さてとまる

日々を綴る

毒親

子供の人生を支配する。

そういうのが毒親と言うらしい。

私の母は感情の起伏が激しく、自分の間違いを認めるのが苦手だった。

両親が稼いでくるお金で好きなだけ本を買ってもらい、口のたつ生意気な子供だった私は母の行動や言動に矛盾があると、すかさず突っ込む子供で、しかも強情だったので、ひょっとしたら母は、私のそういうところが嫌だったかもしれない。親になるとわかる。親だからと言って、必ずしも自分の子供のすべてがいとおしいとは限らない。

昭和の初めに田舎で生まれて、戦争があった。思うに、まだ人間としての成長期に戦争などがあると、人が人でなくなるところ等を見て心に深い傷を負う。平和な時代に勤め先等で凌ぎを削っているわけではなく、自分の過ちを認めたら最後、潰される世界。命さえなくなるかもしれない。そんな時代に生きてきたら、そりゃまともでいる方がおかしい。

だから感情の起伏が激しく、度を超えて厳格で、はやくはやくとせっかちであったとしても仕方ない。でも概ねは可愛らしい人だった。

父が早くに亡くなり、私は家を出たかったけれども、母は田舎の人だったから親の面倒を見るのは当たり前、と思っていた。私はまだ若くて、自分の人生は自由であると思っていたから、家に縛り付けられているようでなんだかつらかった。そんなときに前にも書いたかと思うが「二十日鼠と人間」という映画を見て、映画館で号泣した。人には絶対に捨てられないもの、捨ててはいけないものがある。映画で見せられ、退路を絶たれたようでものすごく悲しかったのだ。でもそれで何かを少しあきらめた。

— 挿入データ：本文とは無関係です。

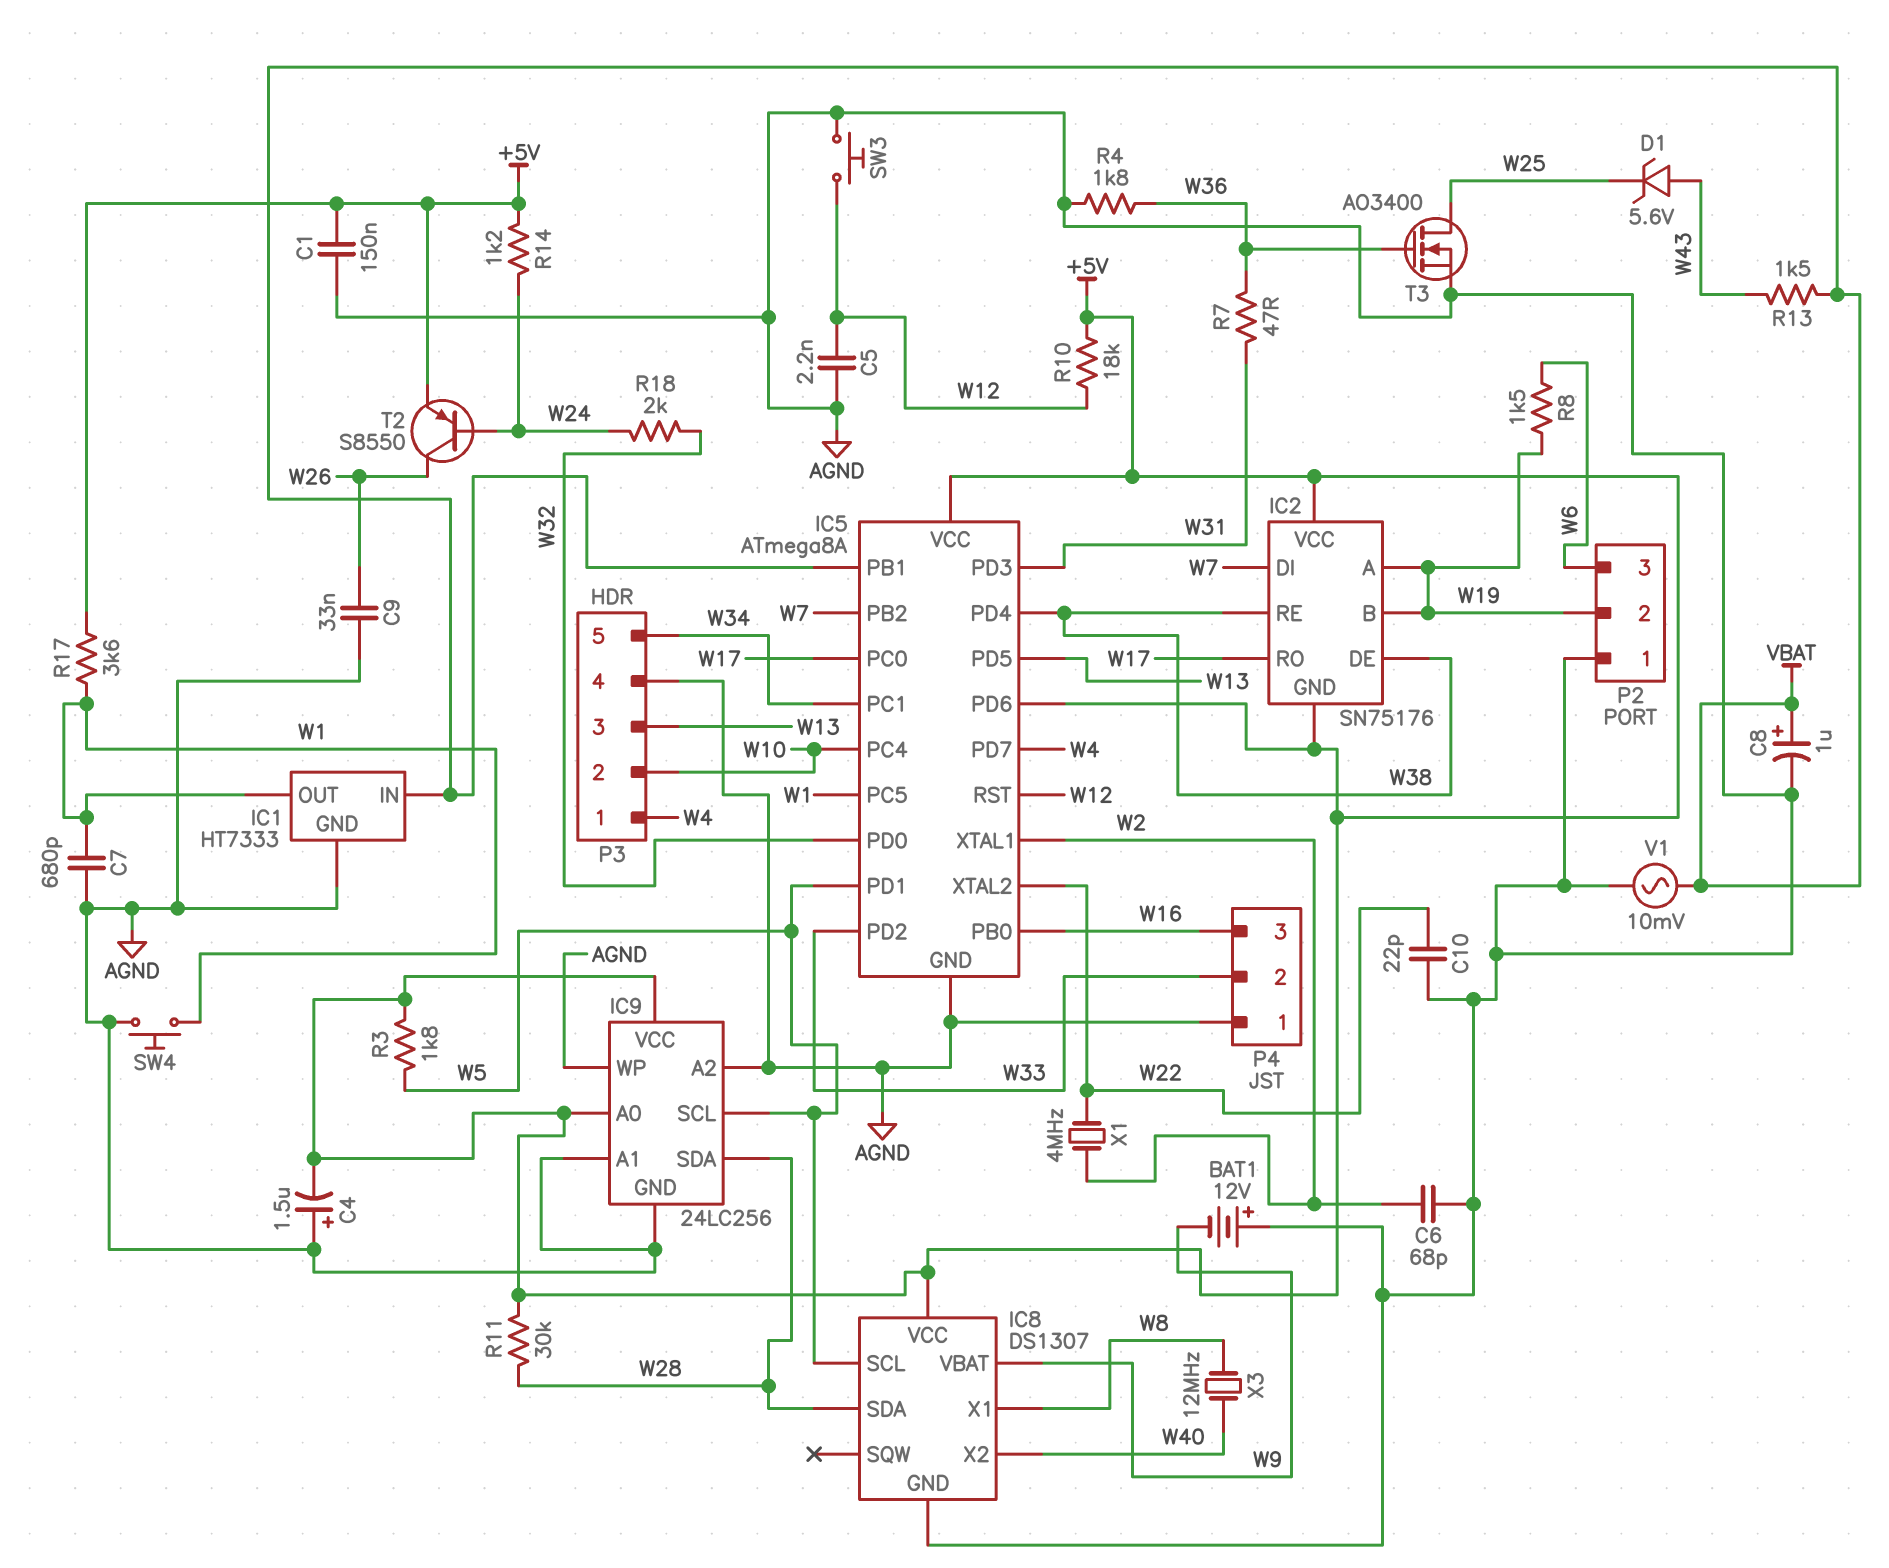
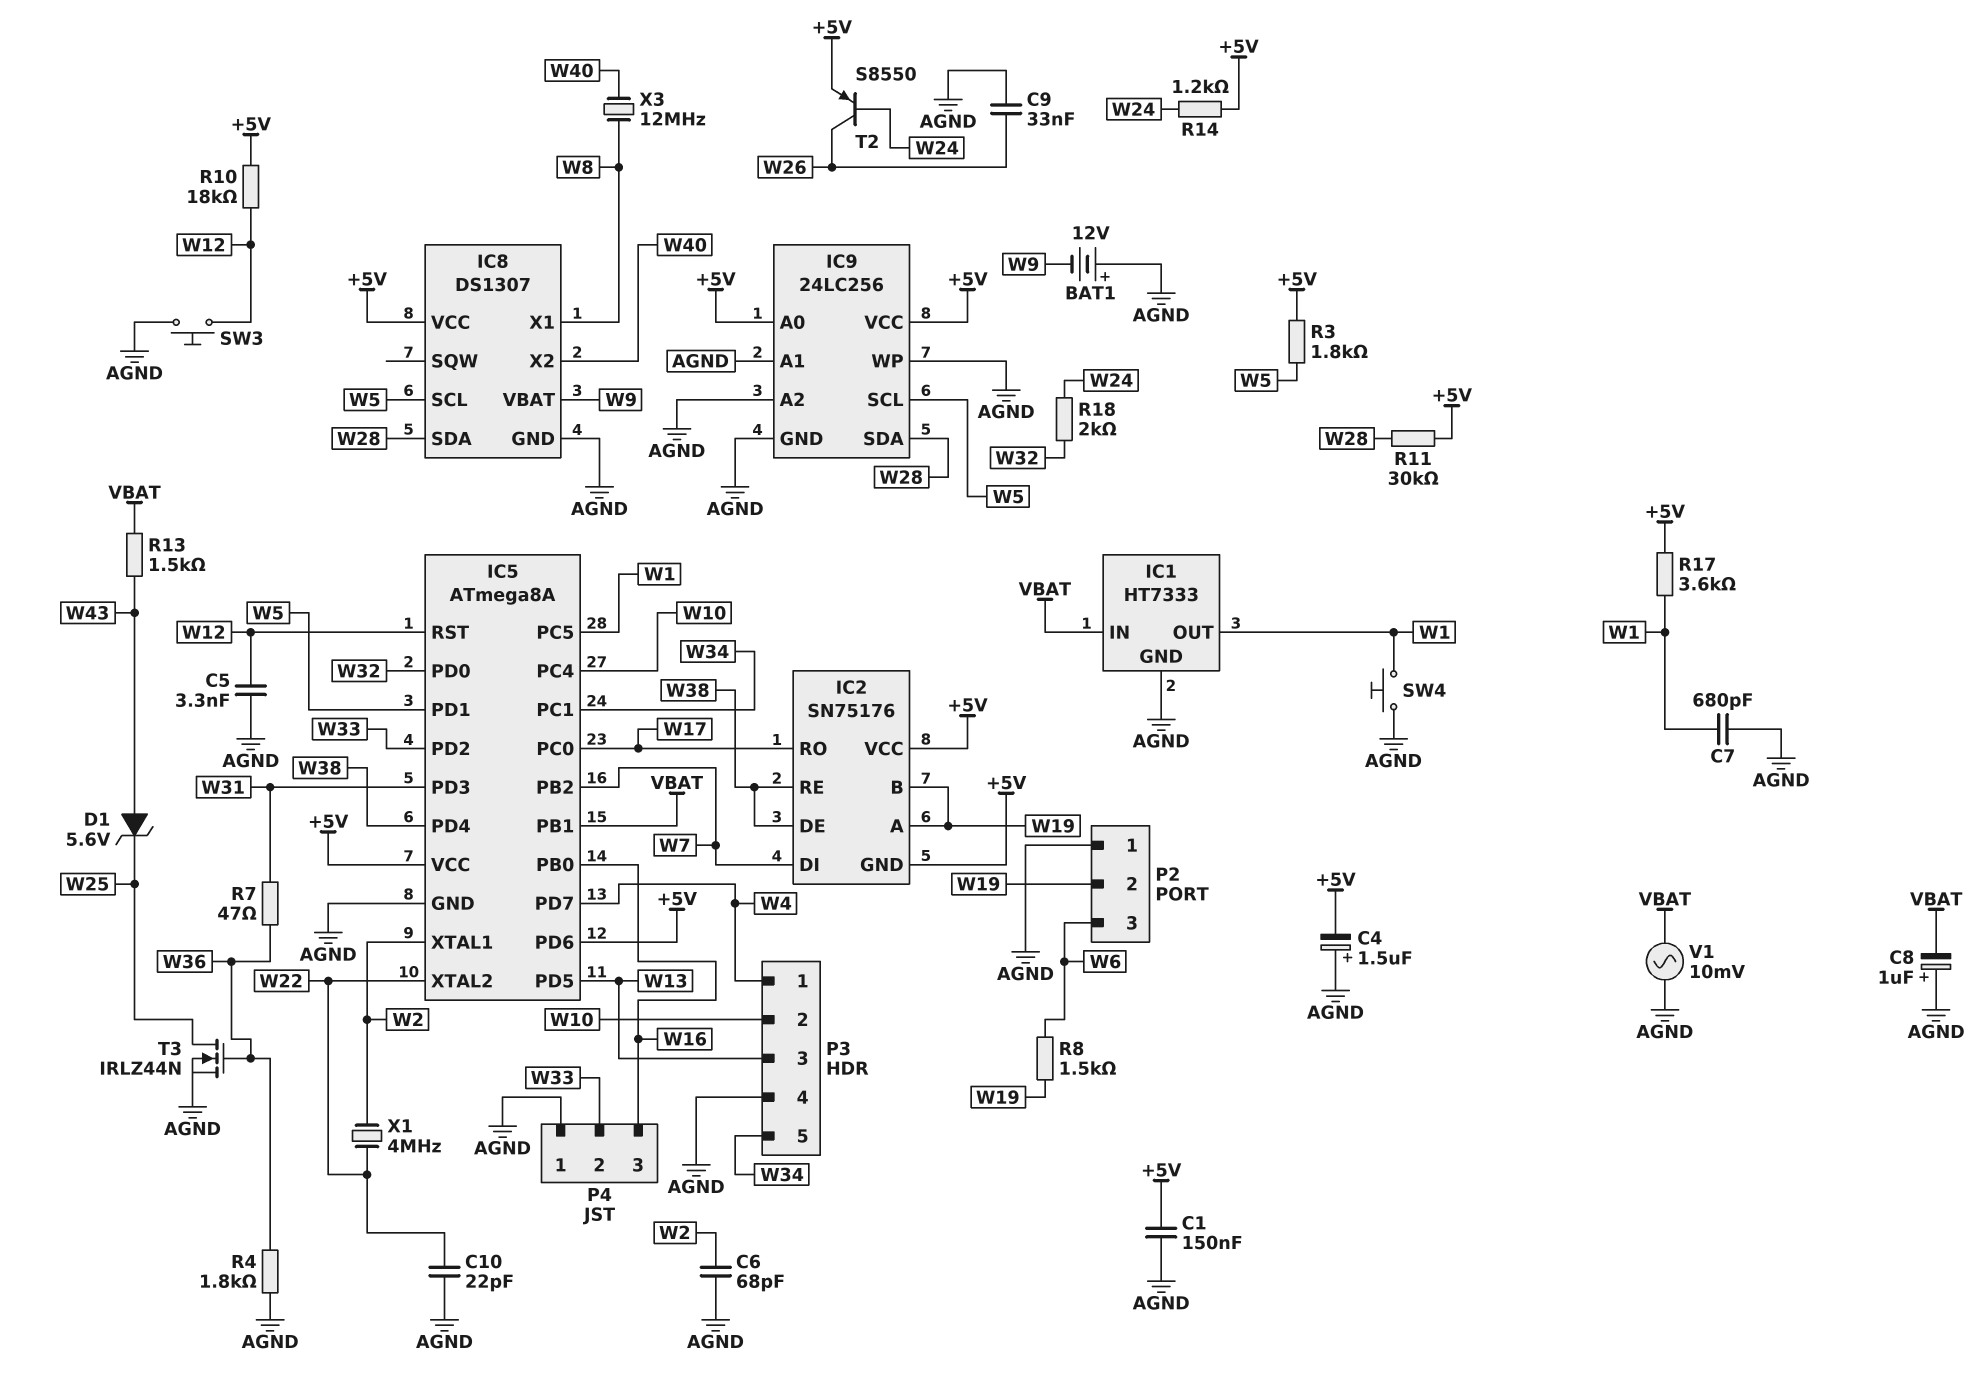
C5: 2.2nF (AGND, W12) -> 3.3nF (AGND, W12)
C8: 1uF (plus VBAT, minus AGND) -> 1uF (plus AGND, minus VBAT)
T3: NMOS AO3400 (G W36, D W25, S AGND) -> NMOS IRLZ44N (G W36, D W25, S AGND)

結婚もするつもりはなかったが、お見合いで出会ったひとがたまたま良い人で結婚した。母の言う通りお婿さんに来てもらい、私は名前を変えなくて済んだ。だけど、彼の苦労人で始末屋なところが母の逆鱗に触れ、母は何年も執拗に彼を追い詰めた挙げ句、私に離婚しろと言った。私もこのままではパパは殺されてしまうよな、と思い、仕方なく離婚した。子供のお父さんなので今でも時々会ってご飯を食べたりするが、厄介ごとに巻き込んで本当に申し訳なかったと思っている。先方のお母さんは、今でも私を恨んでいる。

と、言うわけで、どうも今回、ジュリーさんのことをなんとなく他人事とは思えない。大変だと思うけれど、周りの力も借りながら、どうか無理をせず頑張ってください。僭越だがそう思う。